The effect of metallicity on the detection prospects for gravitational waves

TL;DR

This study shows that lower metallicity environments greatly increase the likelihood of detecting gravitational waves from black hole binaries, suggesting imminent detection prospects with future sensitive instruments.

Contribution

It combines recent stellar metallicity data and theoretical mass loss models to estimate GW detection rates, highlighting the impact of metallicity on binary formation and detection likelihood.

Findings

Detection rate increases by a factor of 20 at low metallicity.

Black hole binaries are 25 times more likely sources than neutron star binaries.

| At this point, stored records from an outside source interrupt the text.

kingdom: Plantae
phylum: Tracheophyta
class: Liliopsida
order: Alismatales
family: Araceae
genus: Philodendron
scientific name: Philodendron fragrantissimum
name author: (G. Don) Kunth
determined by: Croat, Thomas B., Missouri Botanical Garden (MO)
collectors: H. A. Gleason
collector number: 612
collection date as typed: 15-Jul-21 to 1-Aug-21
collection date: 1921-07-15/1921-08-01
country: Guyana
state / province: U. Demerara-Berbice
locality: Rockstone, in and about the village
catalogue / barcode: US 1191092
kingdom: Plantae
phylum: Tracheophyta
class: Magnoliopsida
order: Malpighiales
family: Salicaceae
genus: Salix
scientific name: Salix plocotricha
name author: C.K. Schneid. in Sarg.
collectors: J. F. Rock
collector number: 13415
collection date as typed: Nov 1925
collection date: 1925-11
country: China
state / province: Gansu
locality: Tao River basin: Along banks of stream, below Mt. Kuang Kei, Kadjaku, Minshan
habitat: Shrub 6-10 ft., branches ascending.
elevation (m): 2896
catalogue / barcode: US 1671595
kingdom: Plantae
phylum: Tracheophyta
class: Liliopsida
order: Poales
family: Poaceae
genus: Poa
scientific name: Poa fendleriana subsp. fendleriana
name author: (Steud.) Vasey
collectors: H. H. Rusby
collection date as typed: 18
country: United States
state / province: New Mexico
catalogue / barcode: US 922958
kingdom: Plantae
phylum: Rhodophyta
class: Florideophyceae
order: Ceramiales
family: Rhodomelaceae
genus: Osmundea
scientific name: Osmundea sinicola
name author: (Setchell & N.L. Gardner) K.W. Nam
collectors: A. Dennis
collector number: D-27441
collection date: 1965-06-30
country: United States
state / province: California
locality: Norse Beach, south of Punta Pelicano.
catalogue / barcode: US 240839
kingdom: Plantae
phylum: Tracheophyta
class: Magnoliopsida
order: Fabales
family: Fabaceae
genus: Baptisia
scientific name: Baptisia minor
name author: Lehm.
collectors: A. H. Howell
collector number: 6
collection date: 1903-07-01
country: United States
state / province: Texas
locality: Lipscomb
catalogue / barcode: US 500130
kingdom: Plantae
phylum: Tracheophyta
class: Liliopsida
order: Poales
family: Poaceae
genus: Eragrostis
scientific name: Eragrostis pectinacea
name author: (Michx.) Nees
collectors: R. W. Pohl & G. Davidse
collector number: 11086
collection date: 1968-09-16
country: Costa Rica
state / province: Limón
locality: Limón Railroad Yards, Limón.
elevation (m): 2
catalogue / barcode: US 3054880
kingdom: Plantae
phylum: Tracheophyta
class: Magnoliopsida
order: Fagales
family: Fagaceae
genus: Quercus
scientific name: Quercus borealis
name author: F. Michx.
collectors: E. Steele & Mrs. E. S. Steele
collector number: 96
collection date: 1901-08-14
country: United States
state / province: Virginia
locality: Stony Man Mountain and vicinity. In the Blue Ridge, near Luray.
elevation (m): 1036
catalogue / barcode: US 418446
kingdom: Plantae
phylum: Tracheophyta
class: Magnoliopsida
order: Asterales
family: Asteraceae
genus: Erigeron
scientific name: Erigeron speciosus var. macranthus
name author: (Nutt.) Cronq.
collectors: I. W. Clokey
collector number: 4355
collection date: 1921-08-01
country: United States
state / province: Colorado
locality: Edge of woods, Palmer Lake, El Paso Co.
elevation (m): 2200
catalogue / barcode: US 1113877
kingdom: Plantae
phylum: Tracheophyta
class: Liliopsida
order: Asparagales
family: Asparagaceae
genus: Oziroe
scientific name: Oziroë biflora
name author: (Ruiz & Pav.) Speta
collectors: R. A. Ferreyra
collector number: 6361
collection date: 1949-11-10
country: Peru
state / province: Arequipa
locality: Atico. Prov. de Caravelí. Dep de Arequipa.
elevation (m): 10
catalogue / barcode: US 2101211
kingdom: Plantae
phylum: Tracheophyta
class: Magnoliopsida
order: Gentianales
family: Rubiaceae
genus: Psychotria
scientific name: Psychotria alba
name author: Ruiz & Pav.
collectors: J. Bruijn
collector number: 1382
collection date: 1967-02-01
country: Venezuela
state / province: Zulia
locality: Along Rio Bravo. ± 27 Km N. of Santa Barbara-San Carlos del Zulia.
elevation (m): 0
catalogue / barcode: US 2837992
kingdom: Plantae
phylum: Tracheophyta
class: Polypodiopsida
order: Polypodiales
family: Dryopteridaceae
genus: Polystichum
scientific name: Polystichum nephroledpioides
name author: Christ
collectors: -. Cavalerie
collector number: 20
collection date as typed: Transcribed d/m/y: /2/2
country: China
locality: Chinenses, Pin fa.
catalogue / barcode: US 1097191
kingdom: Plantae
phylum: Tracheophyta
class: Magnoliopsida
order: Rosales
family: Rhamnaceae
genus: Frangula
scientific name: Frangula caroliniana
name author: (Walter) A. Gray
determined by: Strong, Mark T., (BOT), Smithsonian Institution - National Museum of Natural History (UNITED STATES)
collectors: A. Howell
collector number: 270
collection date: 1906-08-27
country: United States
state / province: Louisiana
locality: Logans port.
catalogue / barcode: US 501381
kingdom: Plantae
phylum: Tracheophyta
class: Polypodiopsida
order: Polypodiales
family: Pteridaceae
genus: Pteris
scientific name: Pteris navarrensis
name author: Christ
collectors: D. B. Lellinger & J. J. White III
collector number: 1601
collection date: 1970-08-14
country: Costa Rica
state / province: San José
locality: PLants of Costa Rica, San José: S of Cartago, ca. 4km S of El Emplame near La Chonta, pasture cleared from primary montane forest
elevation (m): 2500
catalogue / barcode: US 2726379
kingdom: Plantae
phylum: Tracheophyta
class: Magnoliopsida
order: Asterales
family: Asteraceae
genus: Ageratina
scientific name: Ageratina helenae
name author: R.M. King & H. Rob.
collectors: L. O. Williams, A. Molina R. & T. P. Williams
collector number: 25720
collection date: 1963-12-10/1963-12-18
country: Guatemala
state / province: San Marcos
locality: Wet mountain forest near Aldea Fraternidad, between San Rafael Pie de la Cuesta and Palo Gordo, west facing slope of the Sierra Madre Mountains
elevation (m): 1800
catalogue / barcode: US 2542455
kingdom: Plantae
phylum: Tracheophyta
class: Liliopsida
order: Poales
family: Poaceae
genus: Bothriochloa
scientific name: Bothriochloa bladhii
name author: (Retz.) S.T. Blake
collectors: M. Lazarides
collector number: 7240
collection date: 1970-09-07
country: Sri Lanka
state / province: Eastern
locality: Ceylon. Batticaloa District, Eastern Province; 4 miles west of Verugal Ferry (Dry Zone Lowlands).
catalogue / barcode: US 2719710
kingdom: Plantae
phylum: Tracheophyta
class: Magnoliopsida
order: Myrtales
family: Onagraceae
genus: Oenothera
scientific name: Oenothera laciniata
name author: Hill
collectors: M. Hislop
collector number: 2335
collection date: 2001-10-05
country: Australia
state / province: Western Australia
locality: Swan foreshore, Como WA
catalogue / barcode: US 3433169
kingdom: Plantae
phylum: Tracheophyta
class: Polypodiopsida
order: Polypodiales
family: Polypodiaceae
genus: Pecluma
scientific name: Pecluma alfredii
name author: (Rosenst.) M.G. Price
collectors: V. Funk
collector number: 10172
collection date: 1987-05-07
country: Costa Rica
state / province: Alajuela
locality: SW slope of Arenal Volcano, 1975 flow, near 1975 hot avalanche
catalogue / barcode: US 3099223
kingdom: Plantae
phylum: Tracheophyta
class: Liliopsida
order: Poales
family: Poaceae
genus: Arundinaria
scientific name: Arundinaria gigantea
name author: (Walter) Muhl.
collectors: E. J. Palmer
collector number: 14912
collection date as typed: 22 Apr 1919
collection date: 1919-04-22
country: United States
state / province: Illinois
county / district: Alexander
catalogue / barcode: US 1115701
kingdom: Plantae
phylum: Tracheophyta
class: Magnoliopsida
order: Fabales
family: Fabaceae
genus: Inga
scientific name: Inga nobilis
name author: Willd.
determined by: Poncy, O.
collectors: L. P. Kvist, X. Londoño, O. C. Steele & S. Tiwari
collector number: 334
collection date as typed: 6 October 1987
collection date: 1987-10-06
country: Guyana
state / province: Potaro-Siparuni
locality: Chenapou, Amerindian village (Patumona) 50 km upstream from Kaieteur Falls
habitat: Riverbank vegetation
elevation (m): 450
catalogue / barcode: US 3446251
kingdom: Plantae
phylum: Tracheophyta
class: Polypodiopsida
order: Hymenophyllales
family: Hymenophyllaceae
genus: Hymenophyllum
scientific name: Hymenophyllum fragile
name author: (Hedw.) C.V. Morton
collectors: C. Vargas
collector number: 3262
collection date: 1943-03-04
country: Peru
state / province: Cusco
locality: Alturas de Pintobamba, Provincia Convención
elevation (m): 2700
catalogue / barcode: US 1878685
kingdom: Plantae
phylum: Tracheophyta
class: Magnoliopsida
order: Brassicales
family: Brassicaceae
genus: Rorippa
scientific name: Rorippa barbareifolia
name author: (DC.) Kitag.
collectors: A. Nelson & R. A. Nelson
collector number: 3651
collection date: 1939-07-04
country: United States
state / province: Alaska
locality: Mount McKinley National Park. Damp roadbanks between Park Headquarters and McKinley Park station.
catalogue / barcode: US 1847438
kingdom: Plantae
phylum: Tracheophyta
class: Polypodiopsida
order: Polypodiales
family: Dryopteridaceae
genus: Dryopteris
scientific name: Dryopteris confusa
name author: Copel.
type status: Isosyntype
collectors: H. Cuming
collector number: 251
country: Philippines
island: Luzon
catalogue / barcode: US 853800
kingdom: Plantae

Future instruments could detect GWs within the first year of operation.

Abstract

Data from the SDSS (300,000 galaxies) indicates that recent star formation (within the last 1 billion years) is bimodal: half the stars form from gas with high amounts of metals (solar metallicity), and the other half form with small contribution of elements heavier than Helium (10-30% solar). Theoretical studies of mass loss from the brightest stars derive significantly higher stellar-origin BH masses (30-80 Msun) than previously estimated for sub-solar compositions. We combine these findings to estimate the probability of detecting gravitational waves (GWs) arising from the inspiral of double compact objects. Our results show that a low metallicity environment significantly boosts the formation of double compact object binaries with at least one BH. In particular, we find the GW detection rate is increased by a factor of 20 if the metallicity is decreased from solar (as in all previous estimates) to a 50-50 mixture of solar and 10% solar metallicity. The current sensitivity of the two largest instruments to NS-NS binary inspirals (VIRGO: 9 Mpc; LIGO: 18) is not high enough to ensure a first detection. However, our results indicate that if a future instrument increased the sensitivity to 50-100 Mpc, a detection of GWs would be expected within the first year of observation. It was previously thought that NS-NS inspirals were the most likely source for GW detection. Our results indicate that BH-BH binaries are 25-times more likely sources than NS-NS systems and that we are on the cusp of GW detection.